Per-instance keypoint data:

=-=-=

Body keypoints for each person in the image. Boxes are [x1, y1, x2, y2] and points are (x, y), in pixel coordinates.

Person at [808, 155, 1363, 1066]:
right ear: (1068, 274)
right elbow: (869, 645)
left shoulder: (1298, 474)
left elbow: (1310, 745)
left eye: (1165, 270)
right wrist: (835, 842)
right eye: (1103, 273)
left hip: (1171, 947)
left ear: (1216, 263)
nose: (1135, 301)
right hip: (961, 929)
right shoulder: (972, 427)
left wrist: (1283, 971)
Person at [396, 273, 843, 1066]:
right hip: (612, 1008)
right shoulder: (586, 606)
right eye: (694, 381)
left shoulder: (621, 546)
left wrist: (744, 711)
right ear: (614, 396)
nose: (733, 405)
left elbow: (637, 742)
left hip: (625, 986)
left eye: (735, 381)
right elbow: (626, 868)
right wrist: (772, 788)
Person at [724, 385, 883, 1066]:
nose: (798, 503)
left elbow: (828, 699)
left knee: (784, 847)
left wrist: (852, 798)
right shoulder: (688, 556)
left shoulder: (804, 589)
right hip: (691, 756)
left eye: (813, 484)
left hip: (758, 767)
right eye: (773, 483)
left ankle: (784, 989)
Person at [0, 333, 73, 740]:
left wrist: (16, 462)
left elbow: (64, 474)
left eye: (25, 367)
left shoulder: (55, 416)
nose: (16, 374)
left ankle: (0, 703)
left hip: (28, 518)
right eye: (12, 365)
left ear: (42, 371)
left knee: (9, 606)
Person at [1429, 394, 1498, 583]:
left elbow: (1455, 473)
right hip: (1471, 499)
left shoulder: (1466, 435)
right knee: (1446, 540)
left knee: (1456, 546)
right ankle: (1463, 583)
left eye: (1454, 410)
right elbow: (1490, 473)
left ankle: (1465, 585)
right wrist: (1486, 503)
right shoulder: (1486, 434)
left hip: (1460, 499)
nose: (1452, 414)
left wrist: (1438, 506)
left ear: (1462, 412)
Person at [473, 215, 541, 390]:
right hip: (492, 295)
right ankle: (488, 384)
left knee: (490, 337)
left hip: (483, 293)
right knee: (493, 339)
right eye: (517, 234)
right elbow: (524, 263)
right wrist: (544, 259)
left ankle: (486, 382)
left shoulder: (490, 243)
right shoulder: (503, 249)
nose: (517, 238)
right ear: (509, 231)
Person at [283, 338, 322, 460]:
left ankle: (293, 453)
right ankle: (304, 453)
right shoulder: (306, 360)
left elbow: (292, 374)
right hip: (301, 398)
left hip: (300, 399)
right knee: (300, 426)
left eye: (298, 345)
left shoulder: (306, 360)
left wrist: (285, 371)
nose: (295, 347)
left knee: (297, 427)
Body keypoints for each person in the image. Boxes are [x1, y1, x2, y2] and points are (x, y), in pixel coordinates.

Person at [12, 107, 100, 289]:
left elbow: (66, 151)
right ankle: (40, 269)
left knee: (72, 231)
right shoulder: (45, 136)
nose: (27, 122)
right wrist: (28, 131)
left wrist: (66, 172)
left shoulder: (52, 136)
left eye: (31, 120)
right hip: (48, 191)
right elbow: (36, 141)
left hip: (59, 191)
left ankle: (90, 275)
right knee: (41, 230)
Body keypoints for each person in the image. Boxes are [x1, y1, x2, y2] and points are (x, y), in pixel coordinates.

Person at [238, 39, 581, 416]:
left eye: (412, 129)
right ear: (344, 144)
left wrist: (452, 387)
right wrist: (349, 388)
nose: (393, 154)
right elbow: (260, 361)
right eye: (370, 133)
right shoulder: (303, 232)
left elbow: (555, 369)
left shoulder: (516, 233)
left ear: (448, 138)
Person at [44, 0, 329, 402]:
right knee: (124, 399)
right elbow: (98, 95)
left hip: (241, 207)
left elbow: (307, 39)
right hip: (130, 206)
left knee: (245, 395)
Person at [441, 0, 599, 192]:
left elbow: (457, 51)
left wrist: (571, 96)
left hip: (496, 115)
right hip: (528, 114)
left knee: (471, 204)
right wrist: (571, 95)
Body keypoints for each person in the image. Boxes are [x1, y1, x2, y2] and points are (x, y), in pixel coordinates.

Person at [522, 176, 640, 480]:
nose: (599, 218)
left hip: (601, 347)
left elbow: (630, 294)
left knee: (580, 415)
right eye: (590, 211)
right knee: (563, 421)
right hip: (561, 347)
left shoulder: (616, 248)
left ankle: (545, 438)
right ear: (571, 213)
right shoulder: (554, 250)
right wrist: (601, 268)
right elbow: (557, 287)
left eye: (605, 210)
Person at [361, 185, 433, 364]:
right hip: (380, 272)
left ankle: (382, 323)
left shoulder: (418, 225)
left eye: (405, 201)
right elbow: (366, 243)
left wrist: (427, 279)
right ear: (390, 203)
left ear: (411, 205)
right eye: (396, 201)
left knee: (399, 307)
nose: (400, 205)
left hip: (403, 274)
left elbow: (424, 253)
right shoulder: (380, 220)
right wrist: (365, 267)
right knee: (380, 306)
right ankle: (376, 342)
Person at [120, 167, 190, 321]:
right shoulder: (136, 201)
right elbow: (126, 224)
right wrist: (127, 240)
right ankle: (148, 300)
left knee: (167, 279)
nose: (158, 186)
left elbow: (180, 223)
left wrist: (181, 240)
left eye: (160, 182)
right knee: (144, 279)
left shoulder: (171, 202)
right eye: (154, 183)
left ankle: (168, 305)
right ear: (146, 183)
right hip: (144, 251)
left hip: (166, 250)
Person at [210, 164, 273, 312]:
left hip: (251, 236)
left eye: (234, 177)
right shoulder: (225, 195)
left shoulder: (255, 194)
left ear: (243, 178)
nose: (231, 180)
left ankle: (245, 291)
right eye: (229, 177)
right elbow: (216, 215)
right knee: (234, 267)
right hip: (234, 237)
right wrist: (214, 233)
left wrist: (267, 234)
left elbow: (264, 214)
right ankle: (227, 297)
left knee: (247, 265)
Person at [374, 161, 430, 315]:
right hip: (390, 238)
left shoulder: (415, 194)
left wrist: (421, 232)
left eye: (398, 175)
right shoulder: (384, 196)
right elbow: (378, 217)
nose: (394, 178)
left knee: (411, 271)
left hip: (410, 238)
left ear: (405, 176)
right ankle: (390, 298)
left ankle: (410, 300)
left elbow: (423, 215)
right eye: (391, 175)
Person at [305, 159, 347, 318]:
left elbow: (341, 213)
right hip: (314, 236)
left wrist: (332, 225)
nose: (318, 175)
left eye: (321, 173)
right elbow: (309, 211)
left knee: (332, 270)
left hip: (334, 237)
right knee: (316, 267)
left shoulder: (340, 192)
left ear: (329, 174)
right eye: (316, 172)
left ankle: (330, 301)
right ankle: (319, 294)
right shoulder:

=-=-=

§ TRY IT
Exactly as written, transcribe every line shown above.

§ EXPECTED OUTPUT
Body keypoints for each person in the image. Boxes are [x1, y1, x2, y2] and points are (x, y), in pixel coordinates.

Person at [808, 155, 1363, 1066]:
right ear: (1068, 274)
right elbow: (869, 645)
left shoulder: (1298, 474)
left elbow: (1310, 745)
left eye: (1165, 270)
right wrist: (835, 842)
right eye: (1103, 273)
left hip: (1171, 947)
left ear: (1216, 263)
nose: (1135, 301)
right hip: (961, 929)
right shoulder: (972, 427)
left wrist: (1283, 971)
Person at [396, 273, 843, 1066]:
right hip: (612, 1008)
right shoulder: (586, 606)
right eye: (694, 381)
left shoulder: (621, 546)
left wrist: (744, 711)
right ear: (614, 396)
nose: (733, 405)
left elbow: (637, 742)
left hip: (625, 986)
left eye: (735, 381)
right elbow: (626, 868)
right wrist: (772, 788)
Person at [724, 385, 883, 1066]:
nose: (798, 503)
left elbow: (828, 699)
left knee: (784, 847)
left wrist: (852, 798)
right shoulder: (688, 556)
left shoulder: (804, 589)
right hip: (691, 756)
left eye: (813, 484)
left hip: (758, 767)
right eye: (773, 483)
left ankle: (784, 989)
Person at [0, 333, 73, 740]:
left wrist: (16, 462)
left elbow: (64, 474)
left eye: (25, 367)
left shoulder: (55, 416)
nose: (16, 374)
left ankle: (0, 703)
left hip: (28, 518)
right eye: (12, 365)
left ear: (42, 371)
left knee: (9, 606)
Person at [1429, 394, 1498, 583]:
left elbow: (1455, 473)
right hip: (1471, 499)
left shoulder: (1466, 435)
right knee: (1446, 540)
left knee: (1456, 546)
right ankle: (1463, 583)
left eye: (1454, 410)
right elbow: (1490, 473)
left ankle: (1465, 585)
right wrist: (1486, 503)
right shoulder: (1486, 434)
left hip: (1460, 499)
nose: (1452, 414)
left wrist: (1438, 506)
left ear: (1462, 412)
Person at [473, 215, 541, 390]:
right hip: (492, 295)
right ankle: (488, 384)
left knee: (490, 337)
left hip: (483, 293)
right knee: (493, 339)
right eye: (517, 234)
right elbow: (524, 263)
right wrist: (544, 259)
left ankle: (486, 382)
left shoulder: (490, 243)
right shoulder: (503, 249)
nose: (517, 238)
right ear: (509, 231)
Person at [283, 338, 322, 460]:
left ankle: (293, 453)
right ankle: (304, 453)
right shoulder: (306, 360)
left elbow: (292, 374)
right hip: (301, 398)
left hip: (300, 399)
right knee: (300, 426)
left eye: (298, 345)
left shoulder: (306, 360)
left wrist: (285, 371)
nose: (295, 347)
left knee: (297, 427)
Body keypoints for each person in the image. Boxes are [x1, y1, x2, y2] and points are (x, y), in pixel coordinates.

Person at [12, 107, 100, 289]:
left elbow: (66, 151)
right ankle: (40, 269)
left knee: (72, 231)
right shoulder: (45, 136)
nose: (27, 122)
right wrist: (28, 131)
left wrist: (66, 172)
left shoulder: (52, 136)
left eye: (31, 120)
right hip: (48, 191)
right elbow: (36, 141)
left hip: (59, 191)
left ankle: (90, 275)
right knee: (41, 230)
Body keypoints for each person in the image. Boxes are [x1, y1, x2, y2] and points are (x, y), in pixel coordinates.

Person at [238, 39, 581, 416]:
left eye: (412, 129)
right ear: (344, 144)
left wrist: (452, 387)
right wrist: (349, 388)
nose: (393, 154)
right elbow: (260, 361)
right eye: (370, 133)
right shoulder: (303, 232)
left elbow: (555, 369)
left shoulder: (516, 233)
left ear: (448, 138)
Person at [44, 0, 329, 402]:
right knee: (124, 399)
right elbow: (98, 95)
left hip: (241, 207)
left elbow: (307, 39)
right hip: (130, 206)
left knee: (245, 395)
Person at [441, 0, 599, 192]:
left elbow: (457, 51)
left wrist: (571, 96)
left hip: (496, 115)
right hip: (528, 114)
left knee: (471, 204)
right wrist: (571, 95)
Body keypoints for each person in the image. Boxes are [x1, y1, x2, y2] and points are (x, y), in pixel coordinates.

Person at [522, 176, 640, 480]:
nose: (599, 218)
left hip: (601, 347)
left elbow: (630, 294)
left knee: (580, 415)
right eye: (590, 211)
right knee: (563, 421)
right hip: (561, 347)
left shoulder: (616, 248)
left ankle: (545, 438)
right ear: (571, 213)
right shoulder: (554, 250)
right wrist: (601, 268)
right elbow: (557, 287)
left eye: (605, 210)
Person at [361, 185, 433, 364]:
right hip: (380, 272)
left ankle: (382, 323)
left shoulder: (418, 225)
left eye: (405, 201)
right elbow: (366, 243)
left wrist: (427, 279)
right ear: (390, 203)
left ear: (411, 205)
right eye: (396, 201)
left knee: (399, 307)
nose: (400, 205)
left hip: (403, 274)
left elbow: (424, 253)
right shoulder: (380, 220)
right wrist: (365, 267)
right knee: (380, 306)
right ankle: (376, 342)
Person at [120, 167, 190, 321]:
right shoulder: (136, 201)
right elbow: (126, 224)
right wrist: (127, 240)
right ankle: (148, 300)
left knee: (167, 279)
nose: (158, 186)
left elbow: (180, 223)
left wrist: (181, 240)
left eye: (160, 182)
right knee: (144, 279)
left shoulder: (171, 202)
right eye: (154, 183)
left ankle: (168, 305)
right ear: (146, 183)
right hip: (144, 251)
left hip: (166, 250)
Person at [210, 164, 273, 312]:
left hip: (251, 236)
left eye: (234, 177)
right shoulder: (225, 195)
left shoulder: (255, 194)
left ear: (243, 178)
nose: (231, 180)
left ankle: (245, 291)
right eye: (229, 177)
right elbow: (216, 215)
right knee: (234, 267)
right hip: (234, 237)
right wrist: (214, 233)
left wrist: (267, 234)
left elbow: (264, 214)
right ankle: (227, 297)
left knee: (247, 265)
Person at [374, 161, 430, 315]:
right hip: (390, 238)
left shoulder: (415, 194)
left wrist: (421, 232)
left eye: (398, 175)
right shoulder: (384, 196)
right elbow: (378, 217)
nose: (394, 178)
left knee: (411, 271)
left hip: (410, 238)
left ear: (405, 176)
right ankle: (390, 298)
left ankle: (410, 300)
left elbow: (423, 215)
right eye: (391, 175)
Person at [305, 159, 347, 318]:
left elbow: (341, 213)
right hip: (314, 236)
left wrist: (332, 225)
nose: (318, 175)
left eye: (321, 173)
right elbow: (309, 211)
left knee: (332, 270)
left hip: (334, 237)
right knee: (316, 267)
left shoulder: (340, 192)
left ear: (329, 174)
right eye: (316, 172)
left ankle: (330, 301)
right ankle: (319, 294)
right shoulder:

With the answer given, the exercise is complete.